**** 原文
心不全患者へ最新医療 弘大など国内初手術/Web東奥・ニュース

2017年8月17日(木) Web東奥より。(※会員サイト、掲載期限1年)

 

重症心不全の患者さんに、最新型の両室ペーシング機能付き植え込み型除細動器(CRT-D)が取り入れられました。

両室ペーシングとは、心臓再同期療法CRTCardiac Resynchronization Therapyと呼ばれます。

重症心不全に対する新しいペースメーカー治療で、ペースメーカーを使って心臓のポンプ機能の改善をはかる治療方法です。

心臓は、右心房で電気信号が生じ、それが右心室、左心室に伝わり、両心室が拍動しますが、重症心不全患者さんでは、その電気信号の流れにズレが生じることにより(心室の同期障害)心臓のポンプ機能が落ちてしまいます。その場合、右心房、右心室、左心室にリードを留置して、最適のタイミングで電気ペーシングしてあげると、心室の同期障害が改善し、ポンプ機能、心不全も改善するというわけです。

 

一般的なペースメーカーは、右心室、もしくは右心房と右心室(いずれも右心側のみ)を電気刺激するものですが、両室ペーシング(CRT)の場合は、通常の右心側の刺激に加えて左心室も刺激する、文字通り、両心室をペーシングする点がポイントです。

 

CRT-D の D とは、AED などと同じ、Defibrillator、つまり、除細動器です。心室細動が起きて心臓が拍動しなくなったときに、バーン!と電気ショックを与える、あれですね。心拍リズムを整えるペースメーカーと、除細動の電気ショックが一緒になったもの、と考えればよいでしょう。

 

CRT自体は、日本国内では2004年4月に保険適用となり、これまでもCRT用の機種が使われてきました。保険適用と共にこの治療法が重症心不全の患者さんに広く使われるようになり、効果を上げているようです。

しかし、CRTを使っても心機能改善に効果のない患者さん(ノンレスポンダー)が3割ほどおり、課題となっていました。

 

今回のニュースは、そのCRTにおいて、最新型の機種が今月1日にセント・ジュード・メディカル社(アボット社の100%完全子会社)から発売され、国内初手術となったということです。

最新型というのは、従来、左心室に留置したリードの電極では単一パルス(ひとつの刺激)のみでしたが、最新型では2ヶ所の刺激(マルチポイント(TM))を与えることができ、従来型の20%機能改善を見込めるとのことです。
********
**** 提供データ
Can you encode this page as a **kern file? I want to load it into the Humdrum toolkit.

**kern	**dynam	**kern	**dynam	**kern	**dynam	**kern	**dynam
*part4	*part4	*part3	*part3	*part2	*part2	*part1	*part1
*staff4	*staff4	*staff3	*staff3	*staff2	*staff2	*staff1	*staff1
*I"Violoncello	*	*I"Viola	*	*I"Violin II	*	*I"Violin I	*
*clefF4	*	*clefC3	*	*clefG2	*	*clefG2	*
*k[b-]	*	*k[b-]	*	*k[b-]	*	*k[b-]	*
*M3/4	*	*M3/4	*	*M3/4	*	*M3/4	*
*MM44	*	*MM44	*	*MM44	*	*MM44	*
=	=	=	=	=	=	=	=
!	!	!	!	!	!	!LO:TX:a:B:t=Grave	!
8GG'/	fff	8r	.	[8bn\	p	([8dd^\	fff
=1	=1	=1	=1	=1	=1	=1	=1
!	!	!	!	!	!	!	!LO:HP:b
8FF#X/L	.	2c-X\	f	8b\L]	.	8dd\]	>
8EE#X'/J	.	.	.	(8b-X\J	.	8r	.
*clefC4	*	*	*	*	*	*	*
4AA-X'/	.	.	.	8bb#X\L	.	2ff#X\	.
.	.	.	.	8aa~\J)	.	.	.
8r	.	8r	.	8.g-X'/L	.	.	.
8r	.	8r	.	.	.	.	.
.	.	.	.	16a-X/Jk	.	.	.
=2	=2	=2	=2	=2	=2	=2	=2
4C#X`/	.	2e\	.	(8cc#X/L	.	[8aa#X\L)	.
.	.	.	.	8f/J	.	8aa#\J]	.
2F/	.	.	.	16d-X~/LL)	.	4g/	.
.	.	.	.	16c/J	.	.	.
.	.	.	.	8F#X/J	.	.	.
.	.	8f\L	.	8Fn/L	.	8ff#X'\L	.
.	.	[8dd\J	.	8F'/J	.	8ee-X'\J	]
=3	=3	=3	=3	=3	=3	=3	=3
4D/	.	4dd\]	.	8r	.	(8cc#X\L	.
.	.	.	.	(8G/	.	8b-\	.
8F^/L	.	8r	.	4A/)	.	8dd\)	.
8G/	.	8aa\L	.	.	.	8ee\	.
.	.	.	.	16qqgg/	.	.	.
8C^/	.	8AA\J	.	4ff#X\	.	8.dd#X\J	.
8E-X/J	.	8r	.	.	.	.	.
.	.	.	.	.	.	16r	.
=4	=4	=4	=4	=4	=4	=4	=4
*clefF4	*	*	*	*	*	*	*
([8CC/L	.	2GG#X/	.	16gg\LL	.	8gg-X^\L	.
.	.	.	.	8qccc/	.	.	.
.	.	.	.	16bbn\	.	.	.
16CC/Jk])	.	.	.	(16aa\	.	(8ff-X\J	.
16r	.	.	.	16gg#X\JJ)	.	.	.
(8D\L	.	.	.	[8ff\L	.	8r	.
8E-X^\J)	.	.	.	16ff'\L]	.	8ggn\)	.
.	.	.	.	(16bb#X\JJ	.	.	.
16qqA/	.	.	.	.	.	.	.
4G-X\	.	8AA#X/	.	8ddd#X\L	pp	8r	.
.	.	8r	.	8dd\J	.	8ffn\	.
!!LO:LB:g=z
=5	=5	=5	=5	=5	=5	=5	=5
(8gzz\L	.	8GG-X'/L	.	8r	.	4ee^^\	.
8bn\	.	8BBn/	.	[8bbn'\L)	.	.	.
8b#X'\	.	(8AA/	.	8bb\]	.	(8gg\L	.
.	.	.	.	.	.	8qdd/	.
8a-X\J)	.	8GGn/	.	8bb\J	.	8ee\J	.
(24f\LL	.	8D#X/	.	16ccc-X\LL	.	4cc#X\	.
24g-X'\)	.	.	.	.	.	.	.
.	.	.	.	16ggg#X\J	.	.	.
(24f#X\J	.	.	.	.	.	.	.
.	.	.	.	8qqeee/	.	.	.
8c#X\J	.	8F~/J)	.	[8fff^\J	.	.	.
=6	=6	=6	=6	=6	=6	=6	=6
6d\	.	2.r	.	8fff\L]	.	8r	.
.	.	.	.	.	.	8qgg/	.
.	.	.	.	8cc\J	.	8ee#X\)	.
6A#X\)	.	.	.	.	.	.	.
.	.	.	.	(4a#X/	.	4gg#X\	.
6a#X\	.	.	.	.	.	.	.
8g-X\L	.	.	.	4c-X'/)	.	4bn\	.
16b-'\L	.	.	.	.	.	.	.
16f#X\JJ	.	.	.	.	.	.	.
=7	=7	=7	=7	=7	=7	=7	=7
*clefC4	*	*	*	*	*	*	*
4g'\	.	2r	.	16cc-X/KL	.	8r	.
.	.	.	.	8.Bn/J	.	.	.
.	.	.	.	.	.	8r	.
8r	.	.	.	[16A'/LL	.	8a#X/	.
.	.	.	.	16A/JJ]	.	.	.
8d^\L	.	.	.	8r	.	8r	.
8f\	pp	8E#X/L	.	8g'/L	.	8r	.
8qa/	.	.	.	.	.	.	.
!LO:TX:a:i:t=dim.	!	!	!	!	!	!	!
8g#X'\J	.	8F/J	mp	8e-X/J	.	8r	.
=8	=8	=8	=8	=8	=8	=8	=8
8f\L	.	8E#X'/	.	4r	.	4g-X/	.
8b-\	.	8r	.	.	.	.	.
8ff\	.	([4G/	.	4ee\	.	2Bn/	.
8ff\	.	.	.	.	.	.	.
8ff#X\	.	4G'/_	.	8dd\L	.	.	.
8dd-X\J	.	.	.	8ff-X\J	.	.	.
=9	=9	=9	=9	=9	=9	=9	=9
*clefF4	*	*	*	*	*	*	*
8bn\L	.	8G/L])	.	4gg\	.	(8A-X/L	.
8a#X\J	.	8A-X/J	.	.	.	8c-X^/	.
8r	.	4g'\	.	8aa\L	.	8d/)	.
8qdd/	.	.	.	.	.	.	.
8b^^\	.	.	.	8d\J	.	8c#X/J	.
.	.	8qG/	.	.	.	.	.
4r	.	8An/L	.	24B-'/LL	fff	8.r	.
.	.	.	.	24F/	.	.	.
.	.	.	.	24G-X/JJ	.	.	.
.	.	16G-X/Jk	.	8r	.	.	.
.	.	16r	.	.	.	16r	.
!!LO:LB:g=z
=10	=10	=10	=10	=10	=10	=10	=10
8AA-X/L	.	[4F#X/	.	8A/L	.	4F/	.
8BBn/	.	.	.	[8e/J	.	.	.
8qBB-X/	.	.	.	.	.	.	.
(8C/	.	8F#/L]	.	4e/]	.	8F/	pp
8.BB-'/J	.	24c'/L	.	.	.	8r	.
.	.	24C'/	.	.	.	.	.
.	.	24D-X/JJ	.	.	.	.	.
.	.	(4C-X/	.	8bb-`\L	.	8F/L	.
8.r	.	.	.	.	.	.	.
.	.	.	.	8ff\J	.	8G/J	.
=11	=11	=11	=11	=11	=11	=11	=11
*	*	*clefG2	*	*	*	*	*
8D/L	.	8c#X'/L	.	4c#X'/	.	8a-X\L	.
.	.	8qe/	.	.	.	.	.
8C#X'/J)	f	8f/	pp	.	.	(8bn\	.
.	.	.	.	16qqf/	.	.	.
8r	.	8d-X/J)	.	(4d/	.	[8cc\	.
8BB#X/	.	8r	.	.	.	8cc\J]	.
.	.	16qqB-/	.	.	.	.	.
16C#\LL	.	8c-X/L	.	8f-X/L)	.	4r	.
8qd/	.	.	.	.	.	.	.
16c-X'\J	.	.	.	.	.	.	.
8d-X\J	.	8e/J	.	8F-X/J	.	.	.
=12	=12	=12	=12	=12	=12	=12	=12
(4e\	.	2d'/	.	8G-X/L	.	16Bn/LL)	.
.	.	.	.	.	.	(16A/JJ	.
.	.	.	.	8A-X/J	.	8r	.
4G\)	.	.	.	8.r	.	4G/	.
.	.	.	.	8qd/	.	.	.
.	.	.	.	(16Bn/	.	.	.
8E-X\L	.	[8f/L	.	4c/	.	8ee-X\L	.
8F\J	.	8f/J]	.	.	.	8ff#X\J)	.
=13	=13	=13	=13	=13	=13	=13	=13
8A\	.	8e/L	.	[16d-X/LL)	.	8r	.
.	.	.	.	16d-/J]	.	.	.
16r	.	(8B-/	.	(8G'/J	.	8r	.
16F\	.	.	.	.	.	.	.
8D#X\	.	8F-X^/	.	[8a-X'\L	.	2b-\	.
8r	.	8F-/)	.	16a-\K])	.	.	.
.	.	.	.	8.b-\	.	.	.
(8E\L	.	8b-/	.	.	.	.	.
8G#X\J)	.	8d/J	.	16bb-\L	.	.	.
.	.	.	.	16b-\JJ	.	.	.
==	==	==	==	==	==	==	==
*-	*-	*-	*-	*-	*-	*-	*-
********
** 作業内容 **
原文のうち「心臓は、右心房で電気信号が生じ」で始まる段落を、主な事実を残して箇条書きに短くまとめてください。 この一覧は今回の作業には関係しません。

** 最終回答 **
- 心臓では右心房で電気信号が生じ、右心室と左心室に伝わって両心室が拍動する。
- 重症心不全患者では、電気信号の流れにズレ(心室の同期障害)が生じ、心臓のポンプ機能が落ちる。
- 右心房、右心室、左心室にリードを留置し、最適のタイミングで電気ペーシングすると、心室の同期障害が改善する。
- その結果、ポンプ機能と心不全も改善する。